Friday, April 8, 2011

function with LINQ

Today I work on a problem to find if a line is intersected with a circle.

so f1 is y = ax + b and f2 is x^2 + y^2 - r^2 = 0

It is true you can use for-loop to solve this problem, but since I hate for-loop, i will use LINQ.

the input to f1 is { x }, if the line is intersected with a circle means there is (a,b) where f2(a,b) <=0. OK, the data input is {x}, and it is transformed by f1 into some { (x,y) } tuple sequence. If there is a tuple in the sequence makes f2 <=0, we can draw the conclusion that the line is intersected with a circle.

The pseudo-code is like:

{ x } |> seq.map f1 |> seq.exists f2(x,y) <=0

Let me give detailed code tomorrow

Sunday, April 3, 2011

My understanding of parallel and functional programming

I just want to write down what is on my mind today. Maybe I'd say what a stupid in the future.

Days ago, I got complaints from a team member who wanted me to reduce the usage of LINQ because it is hard to debug. First of all, that is not true. Debugging a function intensive program is as easy as traditional program. When you use for (i = 0; i < 10; i++), you think about how to make this thing happen ten times. When you use Enumerable.Range(0, 10).Select(...), you might want to think about the input sequence is being pushed into the system. The system accept the input sequence and this sequence will be transformed by several functions, just like what is happening in an chip assembly factory. You pump in sand and get a CPU after several process. Nothing left on these machine exception the garbage nobody wants and care about. I do not really how people switch from for to parallel, but the input sequence way provide me some advantages.
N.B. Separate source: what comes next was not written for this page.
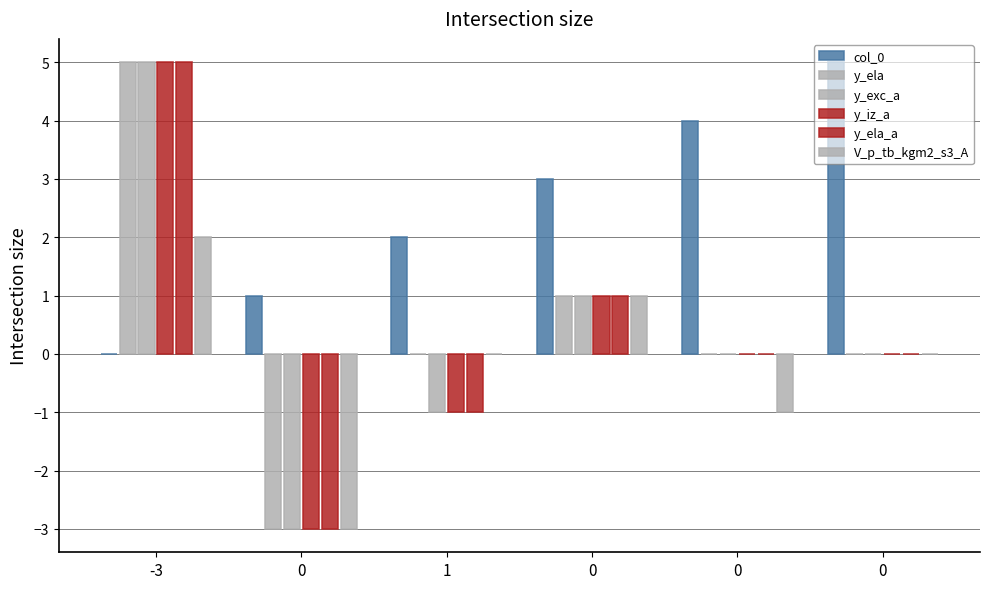

Which series has the widest spread of values?

y_ela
If you want to generate more chip, what can you do? build new factories.
partition the data sequence into small chunk. Pump each small chunk into functions set and will get parallel. Actually you do not have to chunk the data, applying a function using LINQ will provide you the same functionality. Because we only use function which does not have memory about states, we are pretty safe to make the whole system parallel. That's why sometimes I hate to use class and complex design patterns to solve a problem, all of these are designed when parallel is not the main concern of the system design.
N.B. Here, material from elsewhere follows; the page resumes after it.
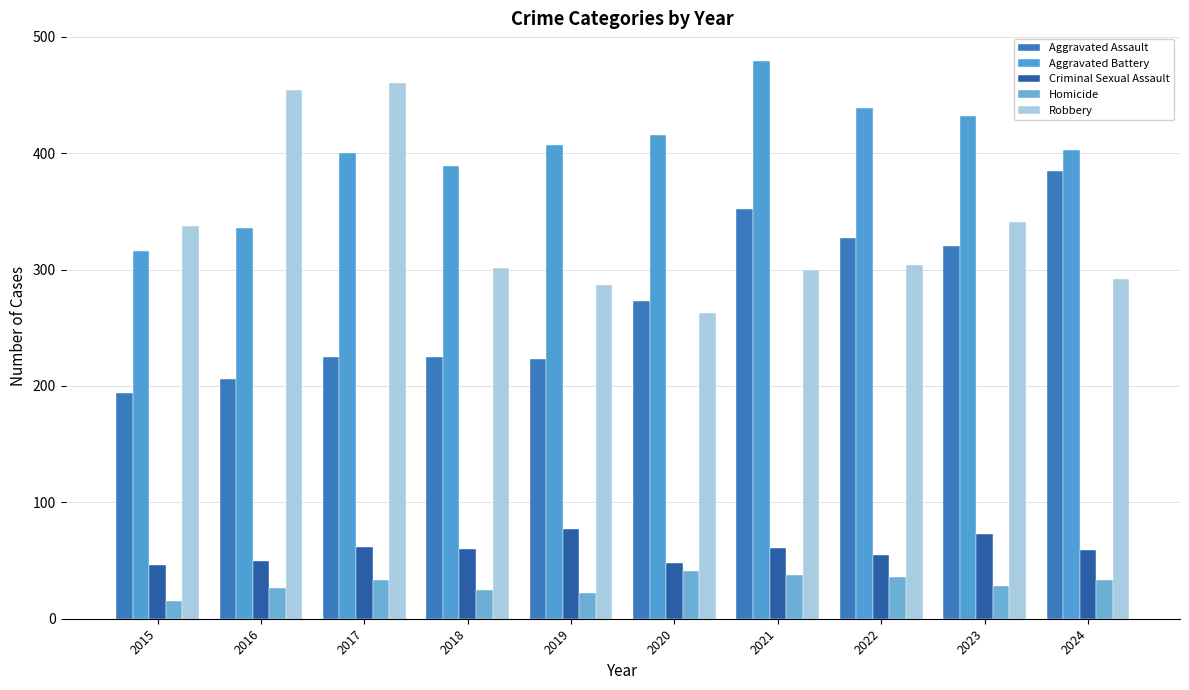

Rank the categories by Aggravated Battery value from lowest to highest.

2015, 2016, 2018, 2017, 2024, 2019, 2020, 2023, 2022, 2021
When you use class, most likely you will use field to keep some state information. Sooner or later, you will find these information is the enemy of parallel unless you keep them all non-public and non-static. I am not that disciplined to follow the rule, so.. :-)

Let me come back to this topic. This morning when I woke up, I realize "a program = data structure + algorithm" or "data structure + function". If I could partition the data, I can also partition the functions. For example, I have 10 element in an array, instead of thinking of 10 data elements, I can make up a new function list (length = 10) and apply this function list to the data set. People might say, yes, it is same. I would not agree. Once you manipulate the function, you are in the functional programming more, which is there I really want to explore more.